Race to the Top and now the new Common Core are both measures that actually double down on the testing regimes. All this talk of waivers and grant funding come with tremendously complicated strings attached that increase the pressures to succeed on tests. And in a tenuous budget climate, piles of cash are taken out of the classroom and dumped on more testing, whether it's bending to new national assessments and curricula, buying glossy new materials for those national mandates, or test booklets and security.
Educators and parents of children with special needs should especially be outraged at this moment. Now, I must confess: I've been a general elementary classroom teacher and now I'm a teacher educator at a public university. My expertise in special education is limited. But allow me to share one simple anecdote that might make your blood raise a couple of degrees. As we've seen with recent test cheating scandals, the stakes are higher than ever and the pressure to demonstrate annual gains on test scores is intense. It dominates the conversation in schools. I'm not condoning cheating, but I can understand it.
So, I've been privy to a lot of what general education teachers talk about in public elementary schools. The students that appear to receive the most attention right now, at least in tested grades, are those beloved "fence sitters." That is, the students who straddle the line between basic and proficient or failing and passing. Educators and administrators are sort of compelled, with being so strapped for time and resources, to both give up on students who are far below passing and to dismiss students who could use a challenge. Oh, I'm sorry you're finished early, you finished the odds, now do the evens.
Here's where it gets interested. Some are so desperate to meet adequate yearly progress, or some other such nonsense, that meetings are called to get those "fence sitters" labeled so they can receive accommodations, anything just to give them an edge.
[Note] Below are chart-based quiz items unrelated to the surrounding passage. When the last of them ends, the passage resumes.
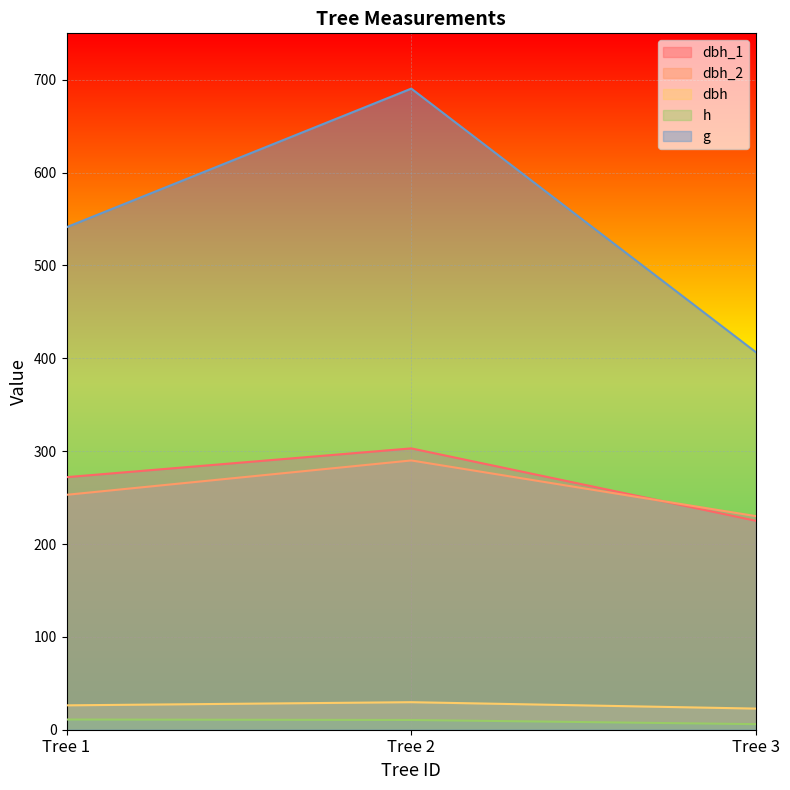

At which label is g closest to 548?

Tree 1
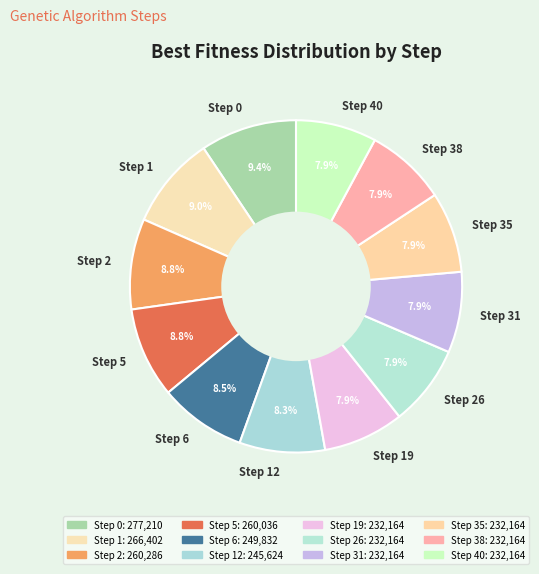

To the nearest percent, what portion does Step 2 represent?

9%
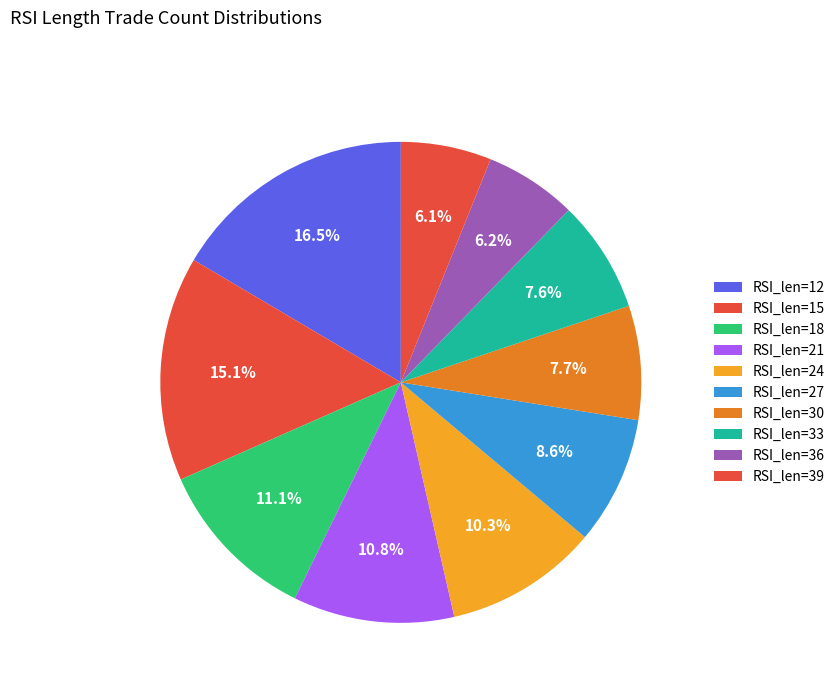

Approximately how many times larger is the value at RSI_len=18 compared to RSI_len=39?

1.8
Force the issue, get an IEP or 504 or whatever for those kids so they can at least get extra time. And mind you, these aren't students who display any kind of learning issue other than your everyday variation or difference, nothing that would or should constitute a label.
So, what's the problem then with getting individual kids what they need to give them an edge on those tests? Isn't increasing those scores a point or two to passing beneficial to the student, the teacher, and the school? Well, it is definitely a problem for students with significant needs that require more intensive accommodations. Who's going to handle the increased caseload? Will there be extra funds? How will this affect the educational experiences for students with more significant needs, like students with autism? You see, with increased testing requirements, with additional formative assessments and benchmarks along with the customary state tests, staff is pulled constantly to sit with students, to read for them and scribe at the expense of the more important duty to actually teach. Forcing accommodations on students who don't really need them, in the interest of getting an extra point or two on the state test, starves a special education system and budget that is already limited in funding and resources. (emphasis added by Jill)
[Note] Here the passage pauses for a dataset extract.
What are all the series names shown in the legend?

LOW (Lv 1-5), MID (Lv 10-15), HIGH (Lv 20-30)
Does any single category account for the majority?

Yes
Adherence to a test-driven and data obsessed version of education reform has shown no signs of improving public education and does a tremendous disservice to students, teachers, and communities. The primary justification for No Child Left Behind a decade ago was to disaggregate the data so that schools and teachers can be held accountable for groups like special needs students who have been ignored. That might have actually been true in a lot of cases, with race and income level as well, but we are certainly worse off now post NCLB and will not show progress even under Race to the Top.
United Opt Out National, the group behind the Occupy the DOE event this week, is trying to use the issue of offering parents the choice to opt their children out of destructive testing mandates as an act of disobedience and desperation. Despite the evidence, the dismal results, and continued inequality in public schools, education leaders are doubling down on test-driven reforms and insuring teachers possess no political power to counter them. Rather than occupying a space, the Occupy the DOE event is educational in nature. It's meant to raise consciousness. On another level, if parents can't trust that sound decisions are being made with the data provided by their children, then officials don't need to have it. That's as simple as I can explain it.
Shaun Johnson is a teacher educator and former elementary teacher. He returns to his roots every summer, teaching 5th graders in a DC public charter school. Shaun earned his PhD in Curriculum and Instruction from Indiana University and researches and publishes about gender in education, social studies, and education reform. He also blogs At the Chalk Face.